▸ EXTRACTED MATERIAL
+++

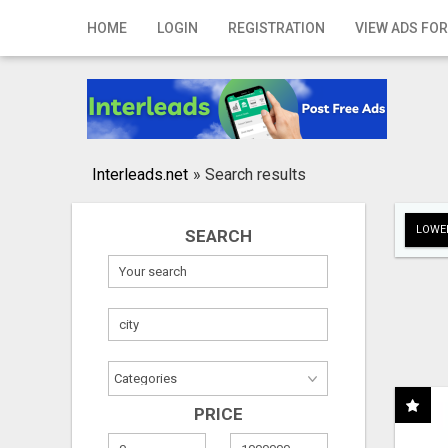
Home
HOME
LOGIN
REGISTRATION
VIEW ADS FOR
Login
Registration
Contact
Interleads.net
»
Search results
Publish your ad
LOWER
SEARCH
Search
PRICE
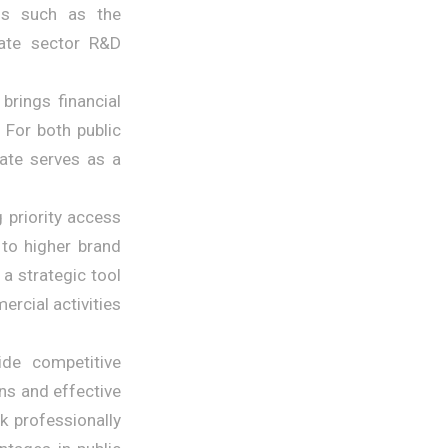
ons such as the
ate sector R&D
brings financial
 For both public
cate serves as a
 priority access
 to higher brand
a strategic tool
rcial activities
de competitive
ns and effective
k professionally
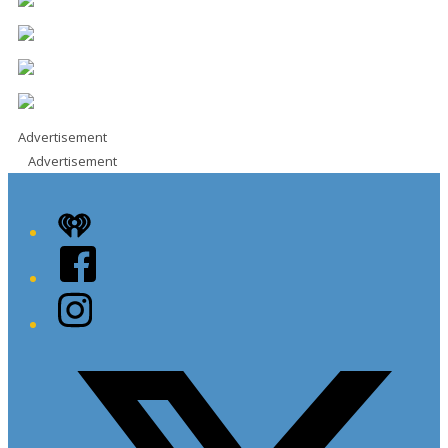
Advertisement
Advertisement
iHeart
Facebook
Instagram
Twitter/X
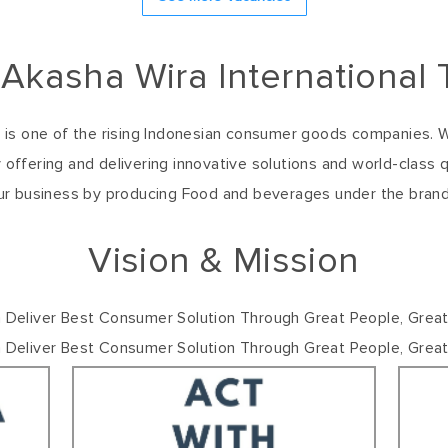
 Akasha Wira International 
k. is one of the rising Indonesian consumer goods companies.
 offering and delivering innovative solutions and world-class q
ur business by producing Food and beverages under the bran
Vision & Mission
 Deliver Best Consumer Solution Through Great People, Grea
h Deliver Best Consumer Solution Through Great People, Great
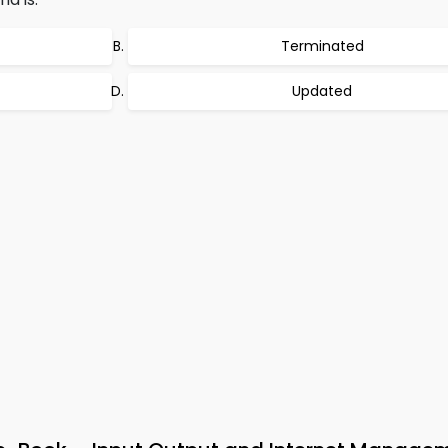
Terminated
Updated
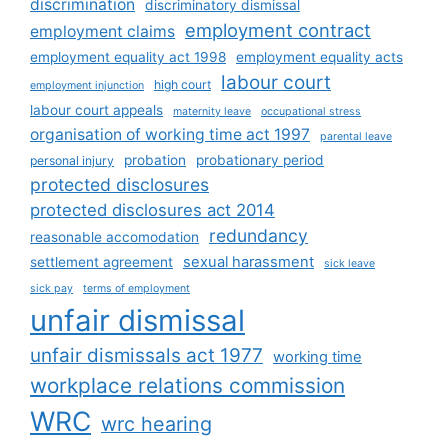
discrimination
discriminatory dismissal
employment contract
employment claims
employment equality act 1998
employment equality acts
labour court
high court
employment injunction
labour court appeals
maternity leave
occupational stress
organisation of working time act 1997
parental leave
probation
probationary period
personal injury
protected disclosures
protected disclosures act 2014
redundancy
reasonable accomodation
sexual harassment
settlement agreement
sick leave
sick pay
terms of employment
unfair dismissal
unfair dismissals act 1977
working time
workplace relations commission
WRC
wrc hearing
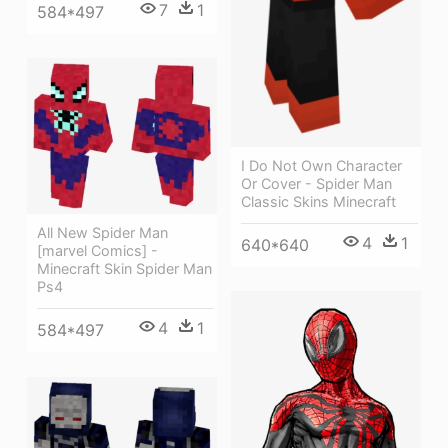
7
1
584*497
I Do Not Own Character
Or Cover - Spider Man
Classic Skins Minecraft
All New Spider Man
4
1
640*640
[marvel Comics] -
Minecraft Skin Spider Man
Ps4
4
1
584*497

+++

▸ PROBLEM
Quote every line of text in the listing above, word for word, and leave out the pictures.

▸ RESULT FOR THIS TASK
Home
HOME
LOGIN
REGISTRATION
VIEW ADS FOR
Login
Registration
Contact
Interleads.net
»
Search results
Publish your ad
LOWER
SEARCH
Search
PRICE
ons such as the
ate sector R&D
brings financial
 For both public
cate serves as a
 priority access
 to higher brand
a strategic tool
rcial activities
de competitive
ns and effective
k professionally
Advertisement
Advertisement
iHeart
Facebook
Instagram
Twitter/X
 Akasha Wira International 
k. is one of the rising Indonesian consumer goods companies.
 offering and delivering innovative solutions and world-class q
ur business by producing Food and beverages under the bran
Vision & Mission
 Deliver Best Consumer Solution Through Great People, Grea
h Deliver Best Consumer Solution Through Great People, Great
Terminated
Updated
discrimination
discriminatory dismissal
employment contract
employment claims
employment equality act 1998
employment equality acts
labour court
high court
employment injunction
labour court appeals
maternity leave
occupational stress
organisation of working time act 1997
parental leave
probation
probationary period
personal injury
protected disclosures
protected disclosures act 2014
redundancy
reasonable accomodation
sexual harassment
settlement agreement
sick leave
sick pay
terms of employment
unfair dismissal
unfair dismissals act 1977
working time
workplace relations commission
WRC
wrc hearing
7
1
584*497
I Do Not Own Character
Or Cover - Spider Man
Classic Skins Minecraft
All New Spider Man
4
1
640*640
[marvel Comics] -
Minecraft Skin Spider Man
Ps4
4
1
584*497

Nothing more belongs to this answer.